• _Task_
Using the material below, return exactly the lines between the one holding "3: (680, 137, 0.92)" and the one holding "45: (630, 516, 0.33)", inclusive, and no others.

--

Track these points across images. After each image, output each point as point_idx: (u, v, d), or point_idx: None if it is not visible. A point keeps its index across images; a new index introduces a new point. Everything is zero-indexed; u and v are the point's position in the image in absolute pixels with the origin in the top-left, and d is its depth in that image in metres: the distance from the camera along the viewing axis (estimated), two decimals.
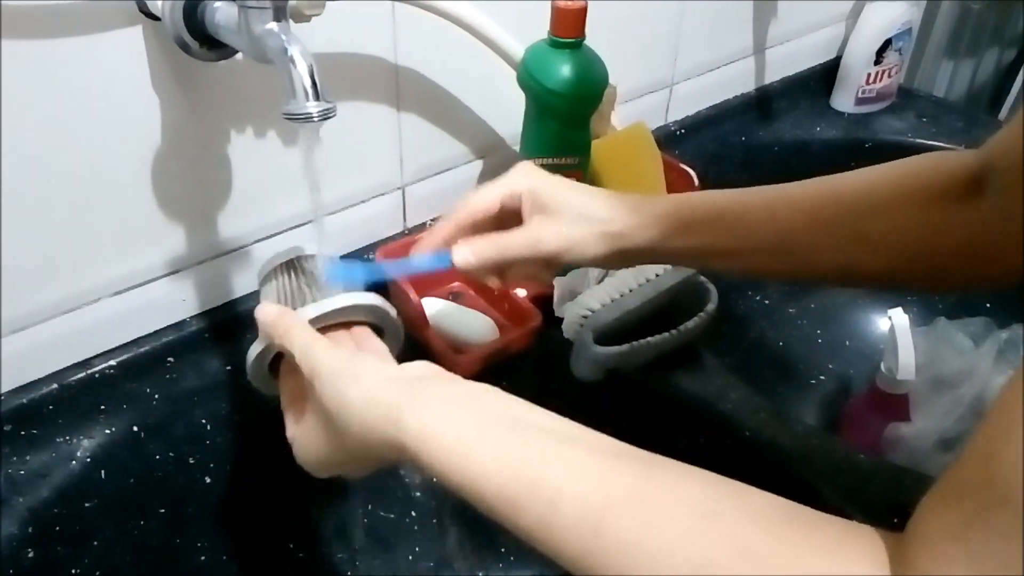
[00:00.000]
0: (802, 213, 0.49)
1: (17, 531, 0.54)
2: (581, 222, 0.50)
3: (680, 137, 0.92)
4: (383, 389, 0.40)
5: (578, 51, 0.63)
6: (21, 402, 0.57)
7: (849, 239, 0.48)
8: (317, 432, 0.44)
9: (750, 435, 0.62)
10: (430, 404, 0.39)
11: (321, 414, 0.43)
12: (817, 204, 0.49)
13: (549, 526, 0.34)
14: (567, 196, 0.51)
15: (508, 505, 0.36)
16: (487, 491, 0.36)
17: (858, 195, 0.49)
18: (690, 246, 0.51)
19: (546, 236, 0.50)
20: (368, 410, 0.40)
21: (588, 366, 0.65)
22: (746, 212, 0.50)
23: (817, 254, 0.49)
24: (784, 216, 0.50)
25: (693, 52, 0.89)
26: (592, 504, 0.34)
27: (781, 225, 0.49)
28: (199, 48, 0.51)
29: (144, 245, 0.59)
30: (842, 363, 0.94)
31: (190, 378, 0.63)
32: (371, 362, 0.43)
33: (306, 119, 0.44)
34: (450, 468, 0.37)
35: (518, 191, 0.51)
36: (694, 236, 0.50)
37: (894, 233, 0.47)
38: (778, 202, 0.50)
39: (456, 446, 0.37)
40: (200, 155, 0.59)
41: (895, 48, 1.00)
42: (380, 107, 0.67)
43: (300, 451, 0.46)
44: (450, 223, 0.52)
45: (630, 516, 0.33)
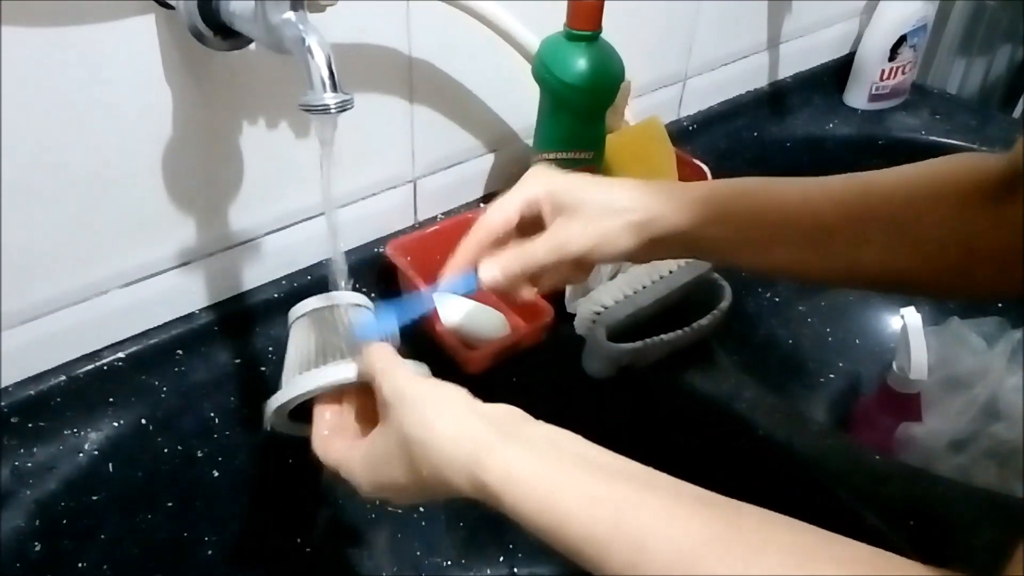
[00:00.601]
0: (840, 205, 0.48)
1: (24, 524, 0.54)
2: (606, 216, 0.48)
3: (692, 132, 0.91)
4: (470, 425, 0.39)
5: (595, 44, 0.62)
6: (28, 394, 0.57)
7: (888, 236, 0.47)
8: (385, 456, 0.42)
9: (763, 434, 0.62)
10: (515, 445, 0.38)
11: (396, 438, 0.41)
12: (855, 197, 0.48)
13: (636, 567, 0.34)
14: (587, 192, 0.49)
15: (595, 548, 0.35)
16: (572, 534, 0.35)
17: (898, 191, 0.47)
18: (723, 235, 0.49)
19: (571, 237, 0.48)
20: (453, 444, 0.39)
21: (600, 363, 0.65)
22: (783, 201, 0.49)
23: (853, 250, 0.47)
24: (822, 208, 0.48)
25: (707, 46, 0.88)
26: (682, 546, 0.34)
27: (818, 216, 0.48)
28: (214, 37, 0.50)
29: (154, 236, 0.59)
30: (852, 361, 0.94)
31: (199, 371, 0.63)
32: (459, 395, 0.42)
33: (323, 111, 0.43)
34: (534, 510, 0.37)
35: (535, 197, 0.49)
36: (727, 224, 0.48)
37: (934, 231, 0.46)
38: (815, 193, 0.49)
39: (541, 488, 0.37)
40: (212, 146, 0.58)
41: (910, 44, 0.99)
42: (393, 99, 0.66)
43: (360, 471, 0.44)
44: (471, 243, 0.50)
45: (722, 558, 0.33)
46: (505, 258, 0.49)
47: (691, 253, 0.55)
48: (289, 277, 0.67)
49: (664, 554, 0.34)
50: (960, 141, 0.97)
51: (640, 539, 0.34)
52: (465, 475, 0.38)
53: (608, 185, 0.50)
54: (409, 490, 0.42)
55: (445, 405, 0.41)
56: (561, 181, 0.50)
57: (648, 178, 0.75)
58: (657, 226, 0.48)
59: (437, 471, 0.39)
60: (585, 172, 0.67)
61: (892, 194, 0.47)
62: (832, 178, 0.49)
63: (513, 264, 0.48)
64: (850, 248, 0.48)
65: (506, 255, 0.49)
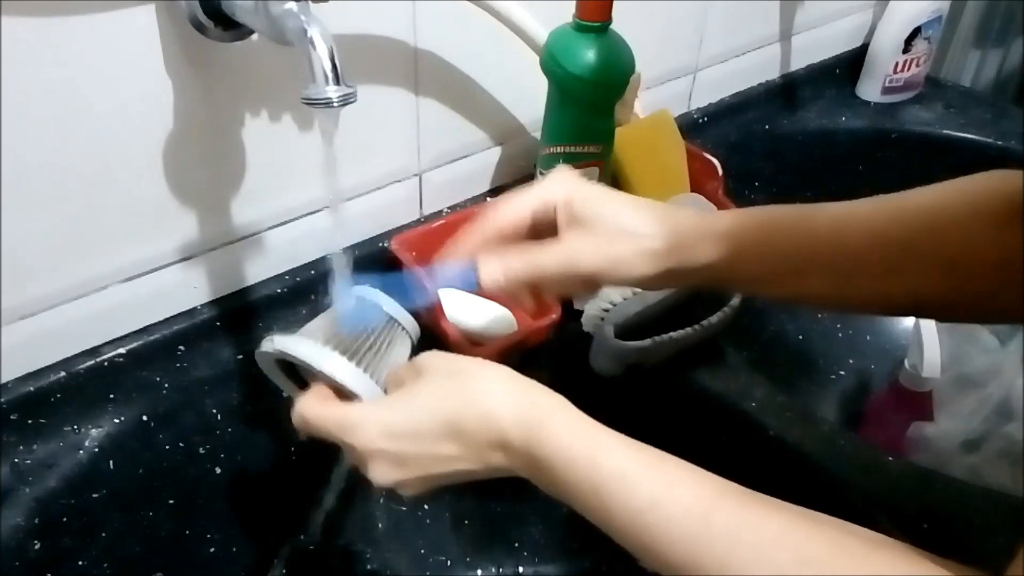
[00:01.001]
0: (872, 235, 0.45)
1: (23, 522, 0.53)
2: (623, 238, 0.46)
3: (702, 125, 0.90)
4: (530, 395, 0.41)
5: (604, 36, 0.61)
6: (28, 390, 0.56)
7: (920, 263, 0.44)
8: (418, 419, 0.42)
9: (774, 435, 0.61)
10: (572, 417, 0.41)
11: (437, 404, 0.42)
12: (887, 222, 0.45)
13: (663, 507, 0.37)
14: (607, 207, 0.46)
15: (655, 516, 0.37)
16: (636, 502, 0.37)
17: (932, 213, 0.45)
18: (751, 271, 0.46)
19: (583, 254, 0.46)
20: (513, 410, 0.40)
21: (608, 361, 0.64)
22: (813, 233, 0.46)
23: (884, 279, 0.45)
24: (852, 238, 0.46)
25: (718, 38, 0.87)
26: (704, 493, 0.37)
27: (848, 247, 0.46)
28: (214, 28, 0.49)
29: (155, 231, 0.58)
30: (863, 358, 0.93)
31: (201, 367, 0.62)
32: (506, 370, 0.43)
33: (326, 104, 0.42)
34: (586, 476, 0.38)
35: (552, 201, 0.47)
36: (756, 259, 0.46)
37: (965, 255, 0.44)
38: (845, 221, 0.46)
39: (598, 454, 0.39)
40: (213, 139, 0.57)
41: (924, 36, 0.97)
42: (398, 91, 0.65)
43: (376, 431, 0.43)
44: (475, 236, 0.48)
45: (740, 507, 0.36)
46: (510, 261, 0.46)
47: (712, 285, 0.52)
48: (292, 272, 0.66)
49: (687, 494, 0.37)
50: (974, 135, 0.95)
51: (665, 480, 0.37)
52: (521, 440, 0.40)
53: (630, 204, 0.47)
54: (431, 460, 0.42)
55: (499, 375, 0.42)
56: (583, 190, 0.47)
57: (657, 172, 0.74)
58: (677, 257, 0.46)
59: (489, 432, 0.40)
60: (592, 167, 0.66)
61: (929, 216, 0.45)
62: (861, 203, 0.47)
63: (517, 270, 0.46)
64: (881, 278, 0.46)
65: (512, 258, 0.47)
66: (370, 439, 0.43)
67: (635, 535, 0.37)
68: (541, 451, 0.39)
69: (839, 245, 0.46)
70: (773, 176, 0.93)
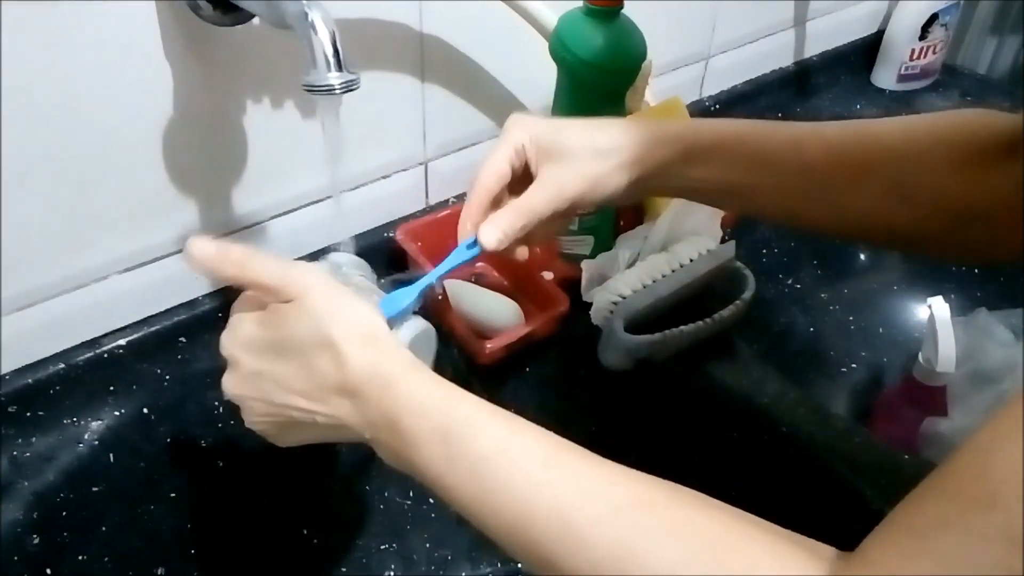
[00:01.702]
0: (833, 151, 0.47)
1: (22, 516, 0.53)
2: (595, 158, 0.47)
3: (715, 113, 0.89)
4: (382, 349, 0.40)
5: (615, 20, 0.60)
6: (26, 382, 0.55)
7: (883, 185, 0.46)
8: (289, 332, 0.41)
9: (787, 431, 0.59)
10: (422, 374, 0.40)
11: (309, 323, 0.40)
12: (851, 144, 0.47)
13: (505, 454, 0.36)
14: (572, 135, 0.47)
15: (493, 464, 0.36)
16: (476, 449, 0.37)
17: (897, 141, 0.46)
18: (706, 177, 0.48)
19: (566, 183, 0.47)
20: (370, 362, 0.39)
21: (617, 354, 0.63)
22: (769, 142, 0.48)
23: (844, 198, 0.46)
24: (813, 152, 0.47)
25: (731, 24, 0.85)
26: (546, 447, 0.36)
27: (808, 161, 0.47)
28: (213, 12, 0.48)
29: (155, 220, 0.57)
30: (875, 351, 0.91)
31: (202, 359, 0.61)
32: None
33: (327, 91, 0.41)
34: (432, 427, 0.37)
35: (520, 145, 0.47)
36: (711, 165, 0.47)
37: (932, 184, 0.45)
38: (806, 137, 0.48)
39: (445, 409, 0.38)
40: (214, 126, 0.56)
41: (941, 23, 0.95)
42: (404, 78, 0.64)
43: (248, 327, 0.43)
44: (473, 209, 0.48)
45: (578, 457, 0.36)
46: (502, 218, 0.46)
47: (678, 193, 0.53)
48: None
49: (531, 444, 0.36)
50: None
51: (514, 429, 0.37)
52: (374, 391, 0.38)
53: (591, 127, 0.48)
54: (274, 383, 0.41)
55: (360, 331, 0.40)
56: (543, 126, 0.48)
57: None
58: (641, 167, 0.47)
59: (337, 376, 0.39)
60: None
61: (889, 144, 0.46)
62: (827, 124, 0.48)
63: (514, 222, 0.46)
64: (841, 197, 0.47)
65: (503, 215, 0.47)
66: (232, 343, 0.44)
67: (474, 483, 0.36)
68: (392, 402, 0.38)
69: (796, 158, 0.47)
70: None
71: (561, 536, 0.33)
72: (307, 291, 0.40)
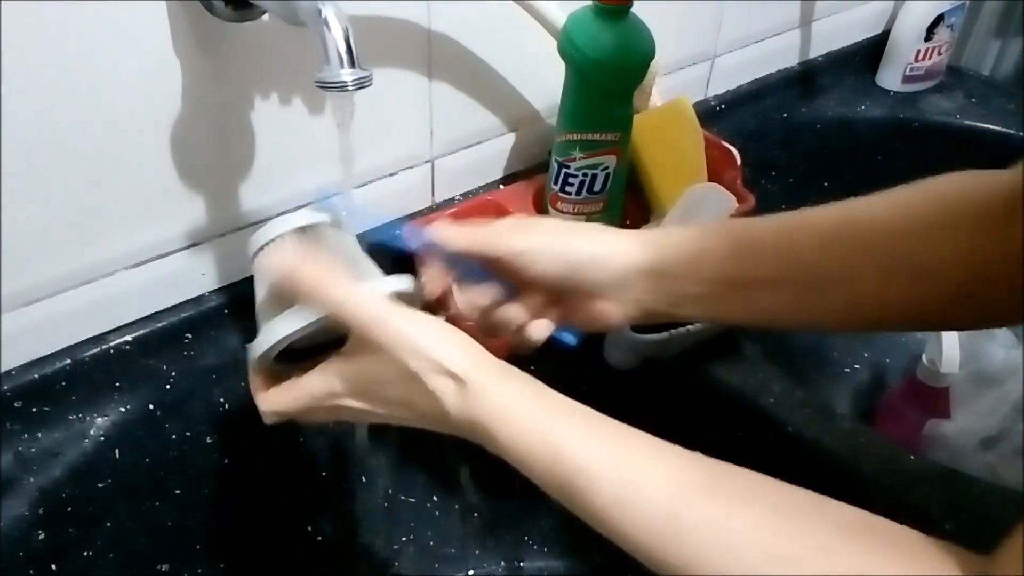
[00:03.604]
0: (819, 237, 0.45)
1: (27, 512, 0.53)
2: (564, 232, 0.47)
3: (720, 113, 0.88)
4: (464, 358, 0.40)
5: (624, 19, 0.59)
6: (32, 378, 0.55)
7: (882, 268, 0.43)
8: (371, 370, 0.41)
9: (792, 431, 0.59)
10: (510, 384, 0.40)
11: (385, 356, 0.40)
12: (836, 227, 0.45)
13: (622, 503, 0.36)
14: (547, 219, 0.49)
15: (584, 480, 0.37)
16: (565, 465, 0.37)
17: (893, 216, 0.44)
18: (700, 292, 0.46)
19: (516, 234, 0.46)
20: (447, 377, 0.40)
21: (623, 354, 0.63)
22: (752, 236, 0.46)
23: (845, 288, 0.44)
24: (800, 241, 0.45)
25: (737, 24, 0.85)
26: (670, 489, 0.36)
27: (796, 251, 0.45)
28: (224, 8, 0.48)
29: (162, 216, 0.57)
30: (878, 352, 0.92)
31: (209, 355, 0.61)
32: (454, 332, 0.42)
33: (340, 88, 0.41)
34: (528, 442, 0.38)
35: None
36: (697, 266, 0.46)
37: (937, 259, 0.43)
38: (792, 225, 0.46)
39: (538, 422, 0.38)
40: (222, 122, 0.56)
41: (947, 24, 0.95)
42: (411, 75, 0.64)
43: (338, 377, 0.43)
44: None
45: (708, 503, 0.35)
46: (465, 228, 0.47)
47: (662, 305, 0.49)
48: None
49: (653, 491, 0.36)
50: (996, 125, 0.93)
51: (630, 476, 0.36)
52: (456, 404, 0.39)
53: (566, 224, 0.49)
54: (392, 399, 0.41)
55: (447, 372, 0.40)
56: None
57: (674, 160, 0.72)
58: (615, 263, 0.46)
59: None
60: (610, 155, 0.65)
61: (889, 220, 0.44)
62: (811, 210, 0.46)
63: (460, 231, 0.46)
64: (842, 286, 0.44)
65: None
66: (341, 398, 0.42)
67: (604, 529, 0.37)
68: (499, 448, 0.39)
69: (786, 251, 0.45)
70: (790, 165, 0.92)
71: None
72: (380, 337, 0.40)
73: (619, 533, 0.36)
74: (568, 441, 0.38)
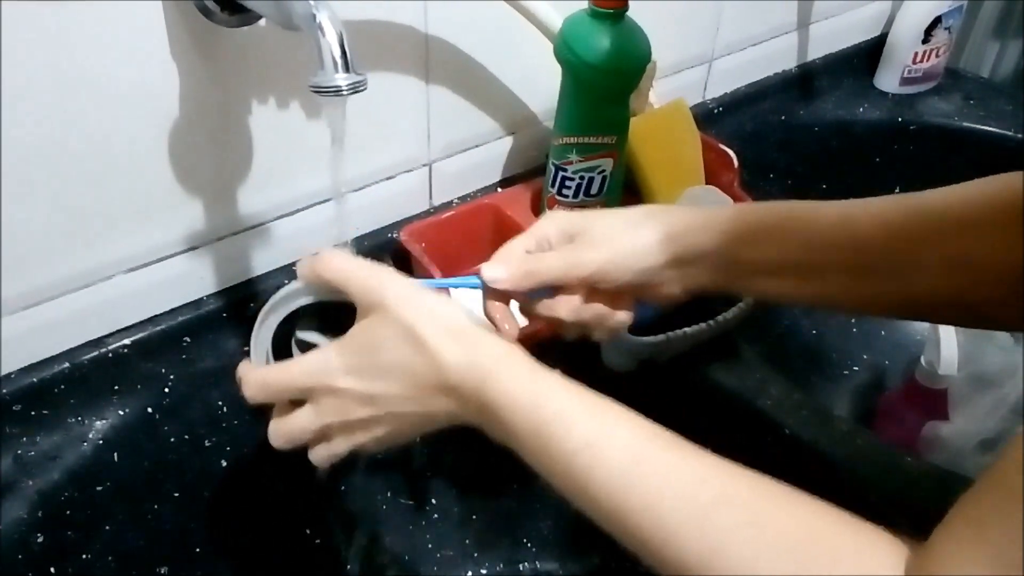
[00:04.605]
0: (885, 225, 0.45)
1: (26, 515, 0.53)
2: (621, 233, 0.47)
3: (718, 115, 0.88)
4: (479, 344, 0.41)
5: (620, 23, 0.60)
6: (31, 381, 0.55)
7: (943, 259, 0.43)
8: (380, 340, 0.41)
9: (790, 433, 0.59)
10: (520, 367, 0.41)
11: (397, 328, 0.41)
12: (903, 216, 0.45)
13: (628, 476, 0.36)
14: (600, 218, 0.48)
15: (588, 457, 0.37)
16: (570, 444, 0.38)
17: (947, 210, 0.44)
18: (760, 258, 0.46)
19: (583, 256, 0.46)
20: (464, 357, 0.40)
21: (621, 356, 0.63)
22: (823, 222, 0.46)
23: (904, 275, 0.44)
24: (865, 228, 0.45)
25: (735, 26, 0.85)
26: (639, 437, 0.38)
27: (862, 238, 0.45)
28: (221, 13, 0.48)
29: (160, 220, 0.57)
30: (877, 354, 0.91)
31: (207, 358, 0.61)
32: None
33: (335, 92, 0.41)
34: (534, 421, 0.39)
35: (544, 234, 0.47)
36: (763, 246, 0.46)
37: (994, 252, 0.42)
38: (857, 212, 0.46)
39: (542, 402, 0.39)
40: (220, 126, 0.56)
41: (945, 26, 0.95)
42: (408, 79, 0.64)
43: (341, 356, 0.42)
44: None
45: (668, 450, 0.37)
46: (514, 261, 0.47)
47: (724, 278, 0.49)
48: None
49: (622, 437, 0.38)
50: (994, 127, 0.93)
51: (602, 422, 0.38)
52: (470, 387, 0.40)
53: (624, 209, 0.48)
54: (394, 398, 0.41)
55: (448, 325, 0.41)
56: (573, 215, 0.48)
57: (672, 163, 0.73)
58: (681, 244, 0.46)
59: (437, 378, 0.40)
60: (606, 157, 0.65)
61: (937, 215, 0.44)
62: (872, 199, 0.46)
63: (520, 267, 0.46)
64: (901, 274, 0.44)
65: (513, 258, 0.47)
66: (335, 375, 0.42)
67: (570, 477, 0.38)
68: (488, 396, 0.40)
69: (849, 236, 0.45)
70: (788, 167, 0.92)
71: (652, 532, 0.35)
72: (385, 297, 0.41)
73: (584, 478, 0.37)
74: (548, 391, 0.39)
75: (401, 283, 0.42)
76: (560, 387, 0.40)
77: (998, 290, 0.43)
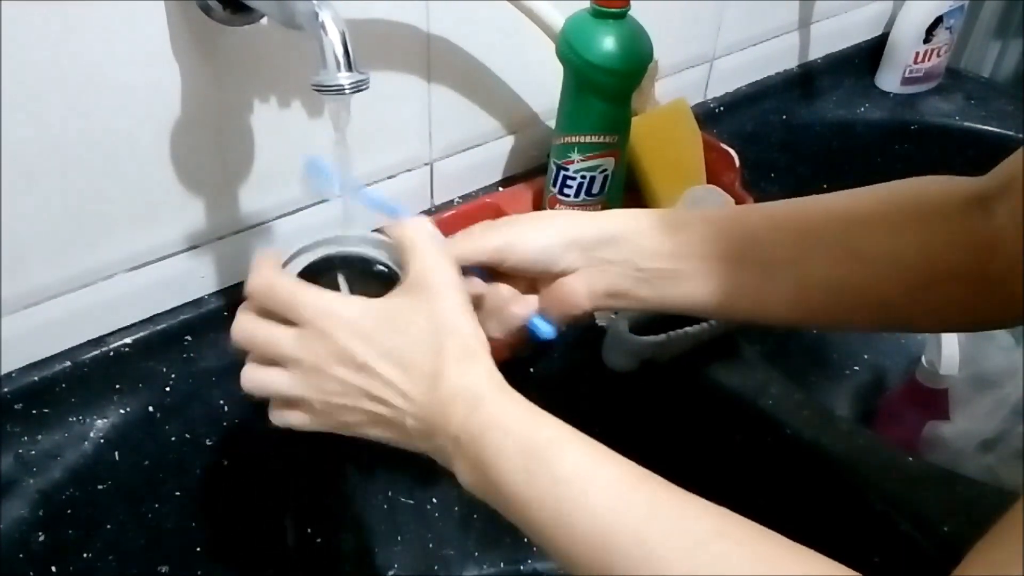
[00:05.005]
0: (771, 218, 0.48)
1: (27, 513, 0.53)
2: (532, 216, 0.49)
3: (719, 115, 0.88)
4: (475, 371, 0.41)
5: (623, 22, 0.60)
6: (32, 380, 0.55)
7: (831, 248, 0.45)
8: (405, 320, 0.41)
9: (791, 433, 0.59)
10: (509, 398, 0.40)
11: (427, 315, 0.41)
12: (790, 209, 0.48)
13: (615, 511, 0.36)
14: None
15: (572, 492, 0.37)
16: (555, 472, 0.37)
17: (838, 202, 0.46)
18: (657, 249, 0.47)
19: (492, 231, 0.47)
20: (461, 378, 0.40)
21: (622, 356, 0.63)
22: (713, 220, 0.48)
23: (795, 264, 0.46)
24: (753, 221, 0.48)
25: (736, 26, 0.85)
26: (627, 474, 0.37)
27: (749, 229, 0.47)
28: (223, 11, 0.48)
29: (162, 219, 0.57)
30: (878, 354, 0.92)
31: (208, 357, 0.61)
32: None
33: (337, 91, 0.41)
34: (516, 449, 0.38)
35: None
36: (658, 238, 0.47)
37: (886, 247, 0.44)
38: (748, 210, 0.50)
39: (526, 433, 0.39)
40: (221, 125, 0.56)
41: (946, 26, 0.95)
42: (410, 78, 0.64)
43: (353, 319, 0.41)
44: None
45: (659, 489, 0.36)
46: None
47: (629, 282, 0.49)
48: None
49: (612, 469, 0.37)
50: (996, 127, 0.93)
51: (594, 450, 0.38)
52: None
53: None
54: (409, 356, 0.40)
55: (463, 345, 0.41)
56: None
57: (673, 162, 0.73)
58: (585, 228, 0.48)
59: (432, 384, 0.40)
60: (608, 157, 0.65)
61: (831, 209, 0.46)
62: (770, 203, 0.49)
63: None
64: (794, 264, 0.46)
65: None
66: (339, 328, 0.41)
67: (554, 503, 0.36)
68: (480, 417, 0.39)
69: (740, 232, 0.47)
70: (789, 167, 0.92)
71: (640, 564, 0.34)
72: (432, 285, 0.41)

--

• _Result_
3: (680, 137, 0.92)
4: (383, 389, 0.40)
5: (578, 51, 0.63)
6: (21, 402, 0.57)
7: (849, 239, 0.48)
8: (317, 432, 0.44)
9: (750, 435, 0.62)
10: (430, 404, 0.39)
11: (321, 414, 0.43)
12: (817, 204, 0.49)
13: (549, 526, 0.34)
14: (567, 196, 0.51)
15: (508, 505, 0.36)
16: (487, 491, 0.36)
17: (858, 195, 0.49)
18: (690, 246, 0.51)
19: (546, 236, 0.50)
20: (368, 410, 0.40)
21: (588, 366, 0.65)
22: (746, 212, 0.50)
23: (817, 254, 0.49)
24: (784, 216, 0.50)
25: (693, 52, 0.89)
26: (592, 504, 0.34)
27: (781, 225, 0.49)
28: (199, 48, 0.51)
29: (144, 245, 0.59)
30: (842, 363, 0.94)
31: (190, 378, 0.63)
32: (371, 362, 0.43)
33: (306, 119, 0.44)
34: (450, 468, 0.37)
35: (518, 191, 0.51)
36: (694, 236, 0.50)
37: (894, 233, 0.47)
38: (778, 202, 0.50)
39: (456, 446, 0.37)
40: (200, 155, 0.59)
41: (895, 48, 1.00)
42: (380, 107, 0.67)
43: (300, 451, 0.46)
44: (450, 223, 0.52)
45: (630, 516, 0.33)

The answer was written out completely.